• Amanda Santos

Black Lives Matter, o Cinema de Spike Lee



Na semana em que protestos clamando pelo fim da violência policial contra pessoas negras se espalham pelos EUA, trazemos aspectos importantes sobre a luta por igualdade racial de um de seus maiores representantes: o cineasta Spike Lee.


Bagulhos e a vida do negro estadunidense

Um cronista cinematográfico da vida afro-estadunidense. Assim é Spike Lee, o cineasta que, com seus bagulhos (do inglês joint, que é como ele chama seus filmes) vem retratando o caos e os percalços de Nova York, desde os amores de Nola Darling em She’s Gotta Have It (Ela Quer Tudo, 1986) até BlacKkKlansman (Infiltrado na Klan, 2018). Seus filmes relatam casos e contextos pelos quais diferentes pessoas negras passam em diversas situações. As histórias e nuances colocadas em seus filmes geram empatia e representação nas camadas excluídas e marginalizadas de sociedades de diversos países ocidentais (em maioria pessoas negras).


Acorde!

Em algum momento em um filme de Spike Lee, algum personagem vai olhar para a tela - quebrando assim a quarta parede - e soltará um Wake up!” sonoro e significativo. A frase é muito usada em tom subjetivo, quando um personagem secundário rompe o comportamento padronizado do protagonista; mas essa mesma frase também é um convite ao espectador: além de uma marca, é uma chamada para ação. O diretor sempre nos convida a despertar do sonho que é o cinema e olhar para a realidade em nossa volta. É assim no final de Infiltrado na Klan, onde a ficção traz cenas do protesto neonazista de Charlottesville de 2017, o terror saindo das telas e batendo à porta de quem o assiste; e é assim na cena inicial de Malcolm X (1992), onde as cenas reais do espancamento de Rodney King - transmitido ao vivo pela televisão na época - se intercalam a imagens da bandeira americana queimando aos poucos, enquanto escutamos Denzel Washington, no papel principal, discursando.
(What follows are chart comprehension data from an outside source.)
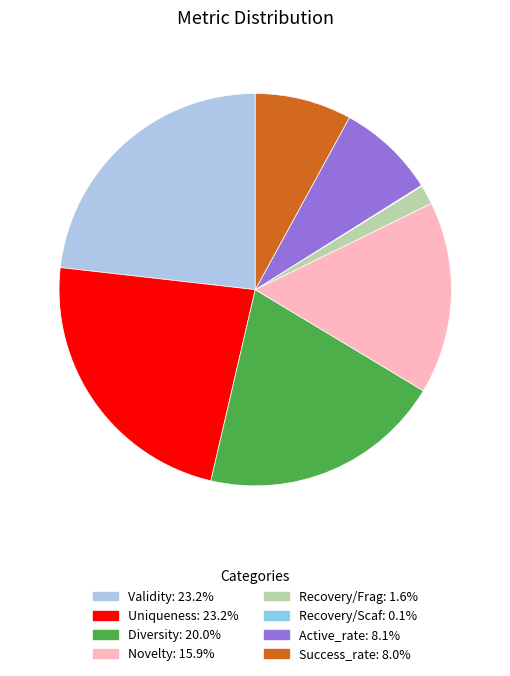

What percentage is the Recovery/Frag slice, to the nearest percent?

2%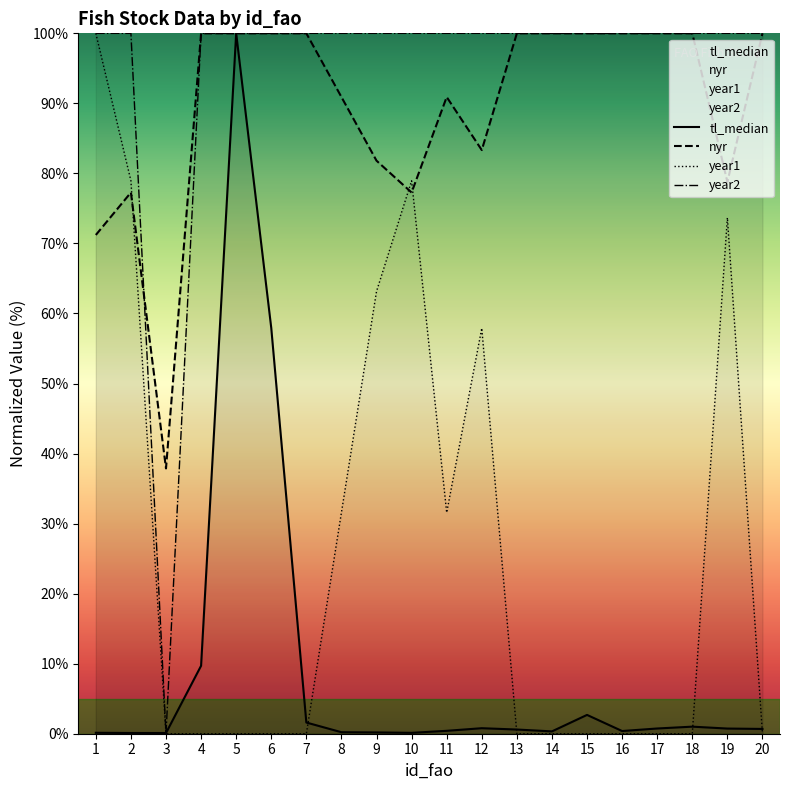

What is the difference between the second highest and second lowest values in the year1 series?

78.9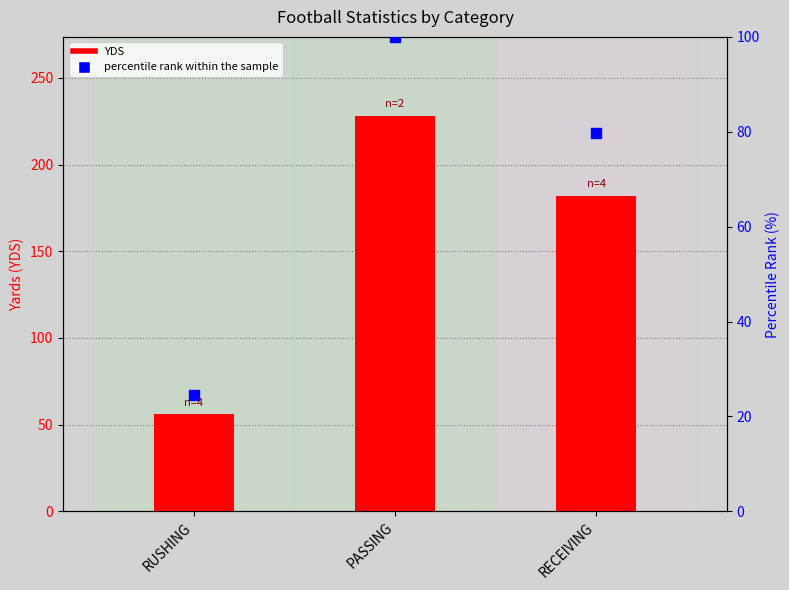

What is the total value across all series at PASSING?

328.0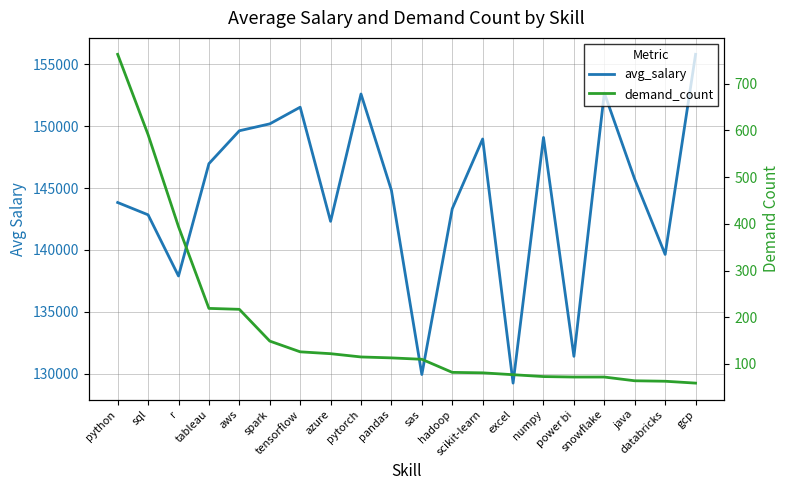

At which label is demand_count closest to 411?

r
O cineasta sempre nos convida a pensar além do cinema, em nossas realidades e, principalmente, na realidade das pessoas negras.


Eric Garner, George Floyd e Radio Raheem

Em 31 de maio de 2020 Spike Lee lançou, durante uma entrevista à CNN, o curta 3 Brothers (3 Irmãos, em tradução livre), que une cenas do personagem de Do the Right Thing (Faça a Coisa Certa, 1989), Radio Raheem a vídeos que mostram a abordagem policial realizada contra Eric Garner e George Floyd, ambos sufocados de maneira cruel por policiais despreparados. Em um pouco mais de um minuto e meio, o diretor traça um paralelo entre as mortes dos três - que têm a crueldade policial e a cor de suas peles como pontos em comum. Enquanto Garner foi morto por um mata-leão aplicado por muito tempo em uma interpelação, Floyd teve seu pescoço pressionado ao chão pelo joelho do policial que o abordou. Em ambos os casos, os homens repetiram a frase “eu não consigo respirar” por várias vezes, e a ação policial foi registrada pelas muitas pessoas presentes. A morte de Floyd em 25 de maio de 2020 despertou revolta e protestos por todo o país, que já duram uma semana. Você pode conferir esse curta abaixo (atenção: cenas de violência explícita).



Da 5 Bloods

O mais recente lançamento do diretor estadunidense é Da 5 Bloods (Destacamento Blood, 2020), a ser lançado mundialmente pela Netflix em 12 de junho de 2020. Com a ideia que podemos ver constantemente em seus filmes de que o passado não é algo que fica para trás, mas algo ligado ao presente, o filme traz cinco homens negros que lutaram durante a guerra do Vietnã e retornam para recuperar o corpo de seu oficial, enterrado próximo a um tesouro. Um lado da guerra que inclusive não é muito explorado: o de soldados negros que lutam em países estrangeiros por uma liberdade que não possuíam em casa. O uso de flashbacks e sequências inspiradas em relatos reais dos veteranos de guerra negros mostram as condições psicológicas do combate sofridas por uma população já marginalizada e sem assistência. O cinema de Spike Lee ainda tem muito o que nos entregar sobre nossa realidade e a realidade daqueles que são marginalizados pelo sistema. E é por isso que ele está entre os maiores diretores da história.